Kara elmasla hayat bulan “Kandilli” eski günlerini arıyor
“Kara Elmas”la hayat bulan ve 1930-1970 yıllarında zamanının ötesinde bir görüntü sergileyen Karadeniz Ereğli’ye bağlı Kandilli’nin (Armutçuk) gün geçtikçe azalan nüfusu, yıkılan binaları ve sessizleşen sokakları, belde sakinlerini hüzünlendiriyor.
ZONGULDAK (AA) – Kandilli’nin hikayesi, Karadeniz Ereğli’nin Kestaneci köyünden Uzun Mehmet’in 1829 yılında kömürü bulmasıyla başlıyor. Beldede ilk işletme Osmanlı döneminde yabancılar tarafından kuruluyor, Cumhuriyet’in ilk yıllarında maden ocaklarının millileştirilmesiyle üretim devam ediyor.
Lojmanları, sinemaları, plajı, sosyal tesisleri ve madencilerin çocuklarının ücretsiz eğitim aldığı özel okulu ile 1930-1970 yıllarında zamanının ötesinde bir kasaba olan Kandilli, işçi sayısının 7 binlerde olduğu 1970’li yıllarda en parlak günlerini yaşıyor. Bugün işçi sayısının 600’lere düşmesiyle boşalan, lojmanları ve sosyal tesisleri metruk hale gelen, sokakları tenhalaşan Kandilli’nin bu hali çocukluğu ve gençliği o kentte geçenlerin yüreklerini sızlatıyor.
Türkiye Taş Kömürü Kurumu (TTK) Armutçuk Müessesesi’nden emekli Cihat Kalafat, AA muhabirine, çocukluğu ve gençliğinin Kandilli’de geçtiğini, uzun yıllar müessesede personel şefi ve idari amir olarak çalıştığını, sendikacı olarak da görev aldığını ve buradan 1996’da emekli olduğunu söyledi.

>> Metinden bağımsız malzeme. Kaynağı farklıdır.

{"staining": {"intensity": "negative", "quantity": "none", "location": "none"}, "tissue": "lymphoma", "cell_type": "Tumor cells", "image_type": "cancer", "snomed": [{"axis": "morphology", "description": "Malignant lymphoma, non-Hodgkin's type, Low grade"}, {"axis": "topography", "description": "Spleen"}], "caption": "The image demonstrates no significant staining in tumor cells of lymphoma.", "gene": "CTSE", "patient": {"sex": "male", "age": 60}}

Uzun Mehmet’in kömürü bulduğu değirmenin Köseağzı mevkisinde olduğunu, ilk ocakların Çamlı Mahallesi’nde kurulduğunu, bölgeye ilk İtalyanların geldiğini anlatan Kalafat, döneme ilişkin şu bilgileri verdi:
“Sırplar da usta eleman olarak geliyor. Bizim köylüler de Sırpların yanında amele olarak çalışıyor. Sırplar gelirken bir grup da Boşnakları getiriyor. Onlar madende çalışmada daha ehiller, bu işi daha iyi biliyorlar. Bizim köylümüz önce madene girmek istemiyor, mükellefiyet (zorunlu çalışma) çıkarılıyor çünkü kömür o yıllarda çok önemli.”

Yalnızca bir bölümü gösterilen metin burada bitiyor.